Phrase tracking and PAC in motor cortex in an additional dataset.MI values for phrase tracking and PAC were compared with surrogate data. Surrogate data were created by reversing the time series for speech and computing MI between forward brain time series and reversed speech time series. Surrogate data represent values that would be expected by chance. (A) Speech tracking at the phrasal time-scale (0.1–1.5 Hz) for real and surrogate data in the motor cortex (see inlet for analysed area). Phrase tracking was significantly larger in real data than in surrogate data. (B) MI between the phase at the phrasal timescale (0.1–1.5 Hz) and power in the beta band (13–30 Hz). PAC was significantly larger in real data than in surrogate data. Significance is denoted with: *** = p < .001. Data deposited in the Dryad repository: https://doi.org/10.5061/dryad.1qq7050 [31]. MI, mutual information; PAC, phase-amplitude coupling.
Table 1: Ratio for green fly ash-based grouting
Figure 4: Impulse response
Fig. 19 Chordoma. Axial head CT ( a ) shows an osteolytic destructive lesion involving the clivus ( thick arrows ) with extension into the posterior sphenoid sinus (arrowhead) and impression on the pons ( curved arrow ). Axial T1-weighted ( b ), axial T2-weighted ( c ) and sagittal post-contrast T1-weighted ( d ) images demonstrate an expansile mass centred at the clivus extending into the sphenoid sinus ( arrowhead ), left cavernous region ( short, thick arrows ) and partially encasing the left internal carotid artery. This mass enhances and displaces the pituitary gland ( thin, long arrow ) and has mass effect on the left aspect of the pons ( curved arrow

*****

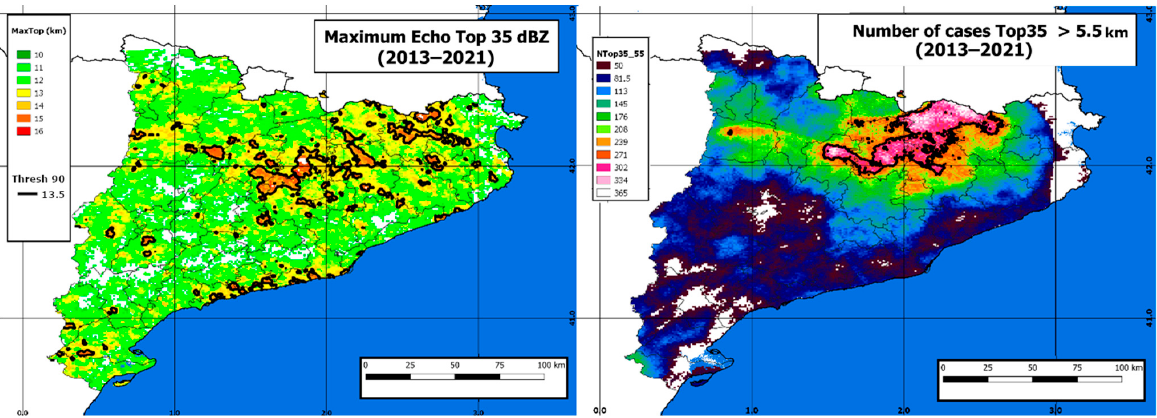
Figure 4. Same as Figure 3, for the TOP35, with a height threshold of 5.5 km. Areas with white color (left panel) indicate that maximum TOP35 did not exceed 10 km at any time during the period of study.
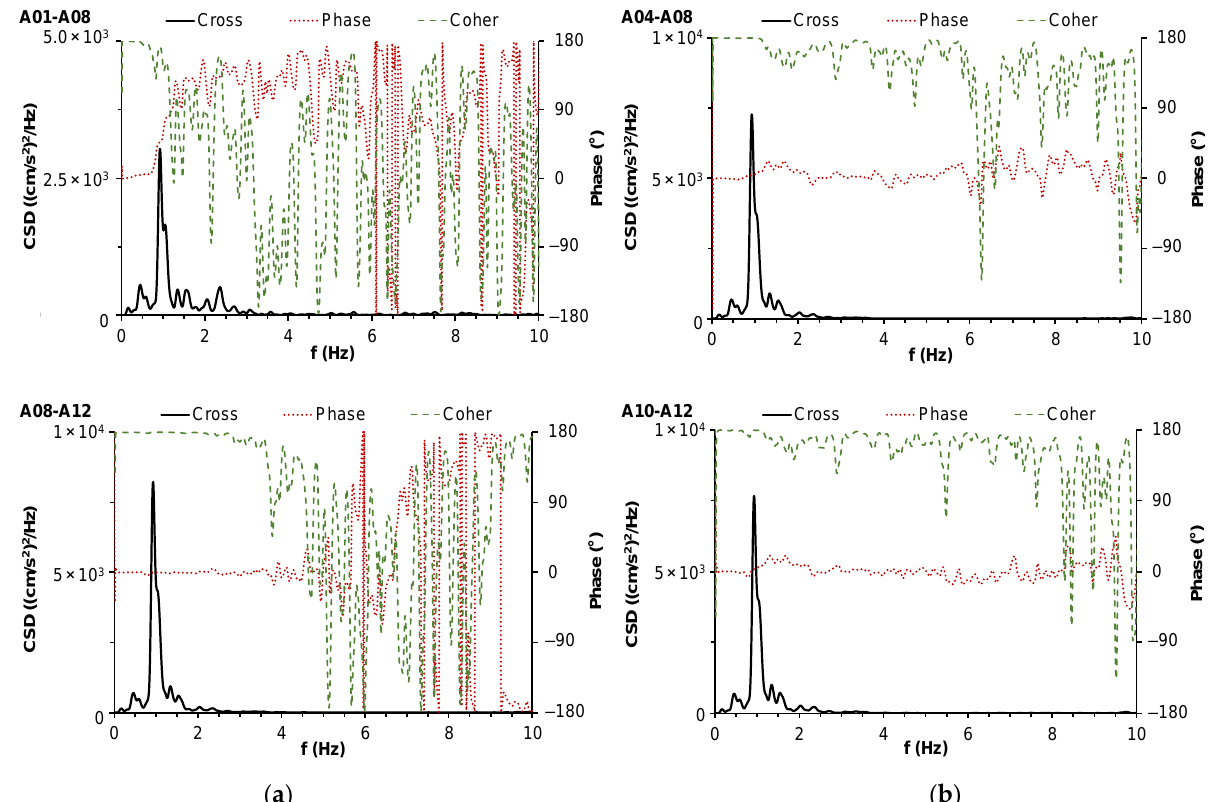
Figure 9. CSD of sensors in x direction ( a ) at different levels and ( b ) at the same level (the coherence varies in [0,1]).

*****

» Problem description
What lines in the listing include the string "that"? Copy them out.

» Answer to this problem
Phrase tracking and PAC in motor cortex in an additional dataset.MI values for phrase tracking and PAC were compared with surrogate data. Surrogate data were created by reversing the time series for speech and computing MI between forward brain time series and reversed speech time series. Surrogate data represent values that would be expected by chance. (A) Speech tracking at the phrasal time-scale (0.1–1.5 Hz) for real and surrogate data in the motor cortex (see inlet for analysed area). Phrase tracking was significantly larger in real data than in surrogate data. (B) MI between the phase at the phrasal timescale (0.1–1.5 Hz) and power in the beta band (13–30 Hz). PAC was significantly larger in real data than in surrogate data. Significance is denoted with: *** = p < .001. Data deposited in the Dryad repository: https://doi.org/10.5061/dryad.1qq7050 [31]. MI, mutual information; PAC, phase-amplitude coupling.
Figure 4. Same as Figure 3, for the TOP35, with a height threshold of 5.5 km. Areas with white color (left panel) indicate that maximum TOP35 did not exceed 10 km at any time during the period of study.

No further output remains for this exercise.